According to a paper published last week in Nature Geoscience, until recently, the only evidence of this liquid water cycle was photographs of RSLs. That all changed last week, when a high-resolution camera on NASA’s Mars Reconnaisance Orbiter identified the presence of perchlorates on the Martian surface. Perchlorates are small hydrated salts that act as sponges to absorb liquid water, and scientists hypothesize that if perchlorates are found, liquid water nearby will almost always be found nearby.
Director of NASA’s planetary science division James L. Green said during last week’s news conference that Mars is not the dry, arid planet NASA thought in the past.
Rethinking Mars’ climate may mean rethinking Mars space missions, and that could mean sending astronauts.
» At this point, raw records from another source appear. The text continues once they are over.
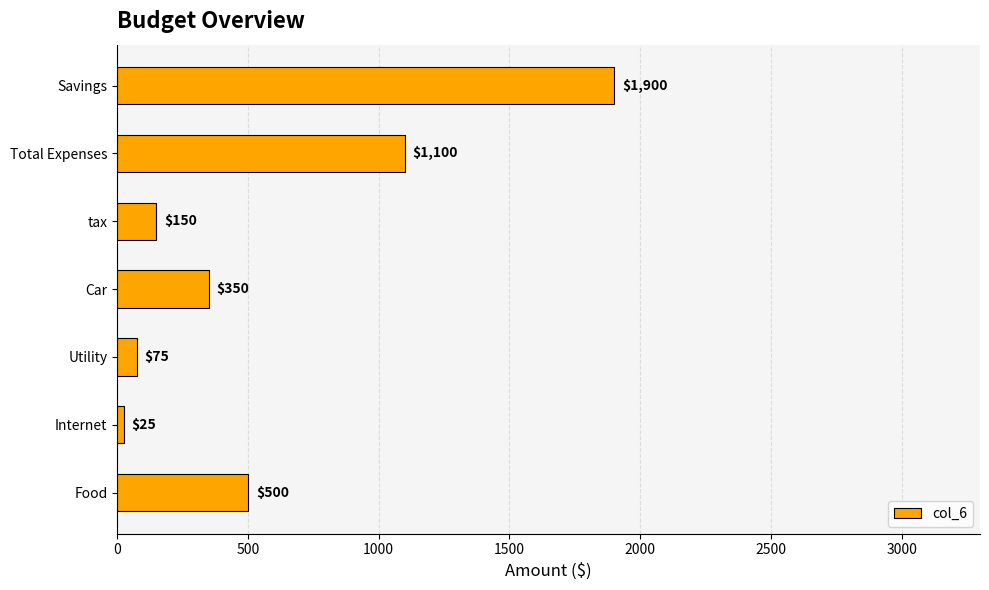

What is the ratio of the value at Food to the value at Total Expenses?

0.5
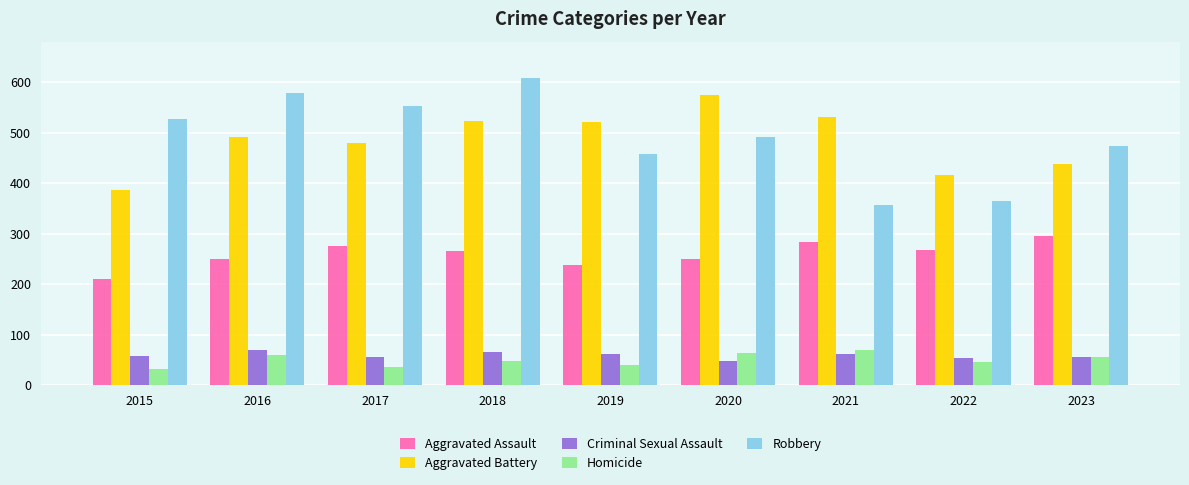

What is the value of the Aggravated Assault bar at the 8th from the left?

267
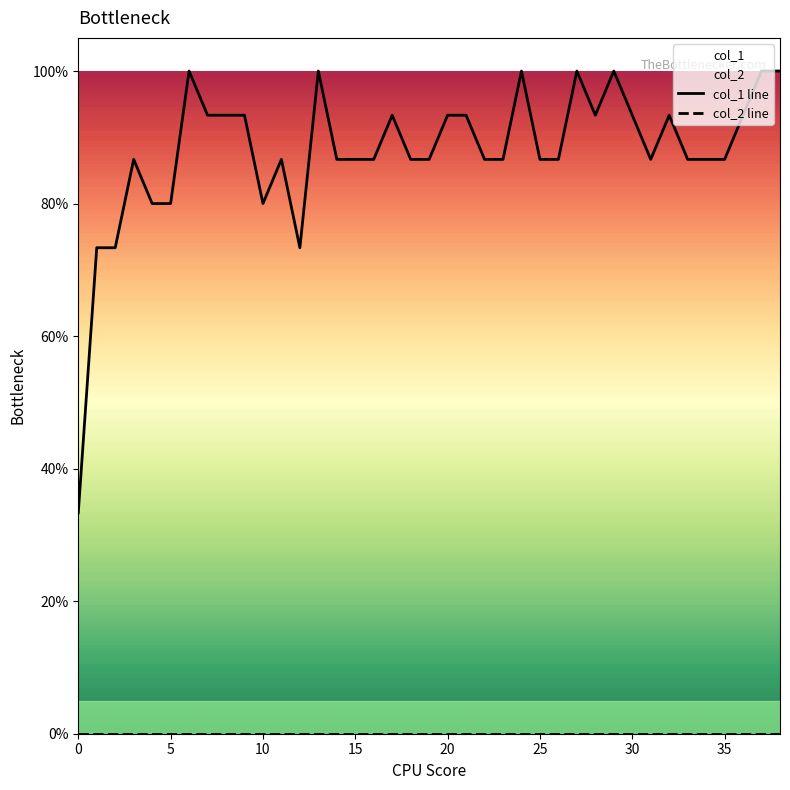

At which category does the data reach its first local peak?

3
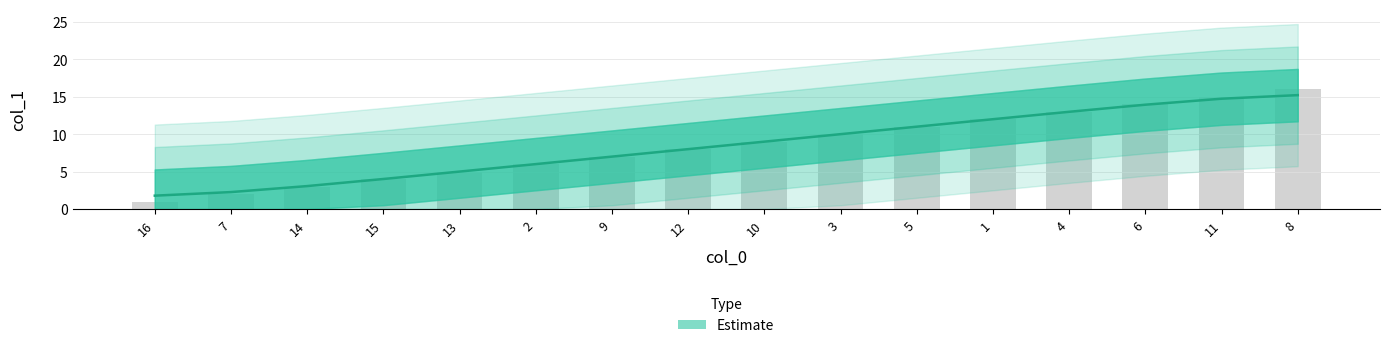

What position from the right is 6?

3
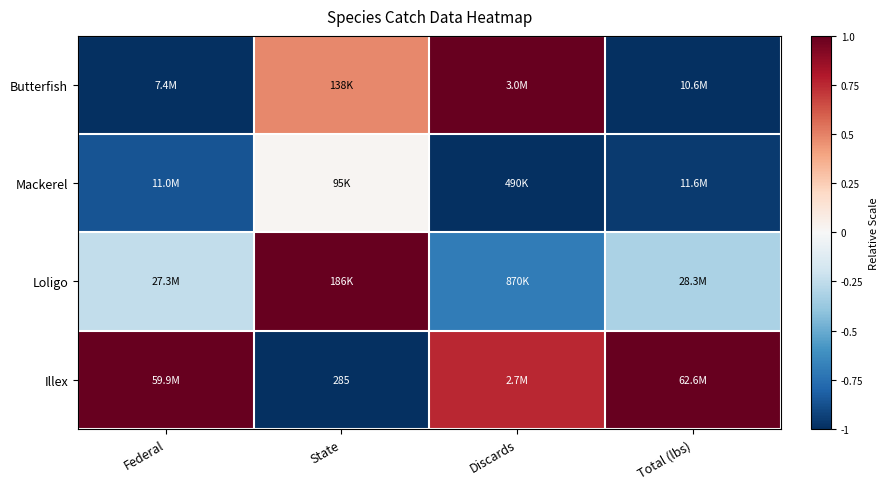

What is the total value across all series at Discards?

0.1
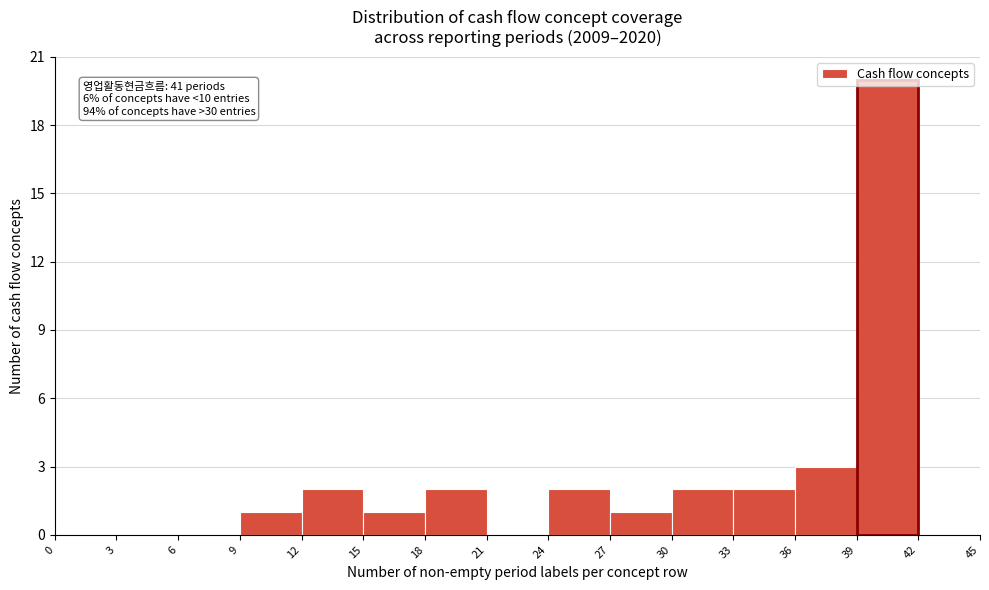

Which range on the x-axis has the tallest bar?

39 to 42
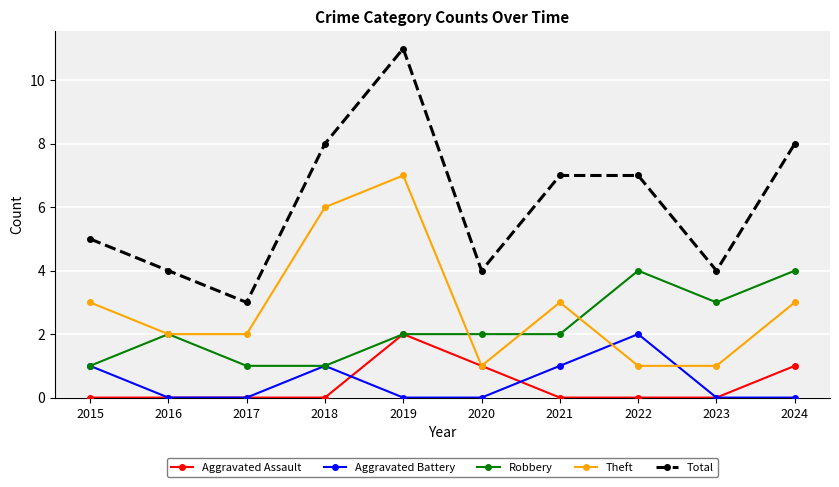

Which series has the largest total across all categories?

Total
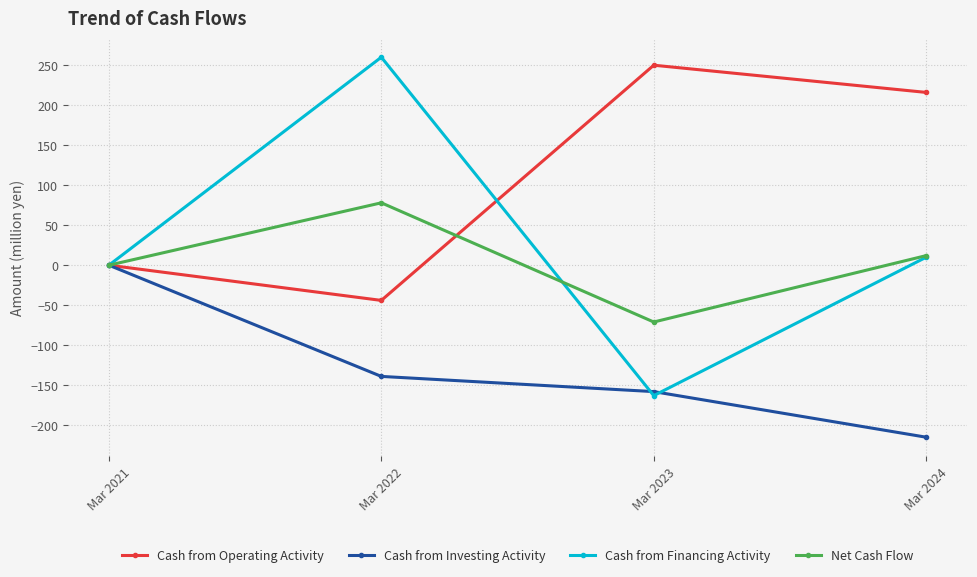

What is the greatest value displayed?

260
While that possibility is certainly being discussed, Neal said he is skeptical.
“You have a conundrum with humans going to Mars, because of planetary protection,” he said. “If we send them to Mars, can we ever bring them back?”
Neal said the issue is twofold — on one hand, humans cannot contaminate Mars with microbes from Earth, and on the other, they cannot have astronauts accidentally bringing back Martian bugs as potentially deadly souvenirs.
That raises a whole new question about life on Mars, Neal said. Liquid water is required to support life, and the fact that Mars has it makes it all the more likely that Mars is supporting something other than dust.
“It’s neat, we get liquid water on Mars now. That does increase the possibility for habitable environments for life — bug life, anyway,” Neal said. “There might be certain environments or niches where life, bacterial life, could still be abundant.”
According to Neal, the next step is bringing samples back from Mars.
“That was the goal of the Mars program in the next decade, according to NASA’s planetary science division, was Mars sample return,” Neal said.
What has changed now is the kind of samples to bring back – with liquid water and the potential for life, the focus has shifted to bringing back samples of ice, of sediment around the RSLs and ideally of the perchlorates themselves, Neal said.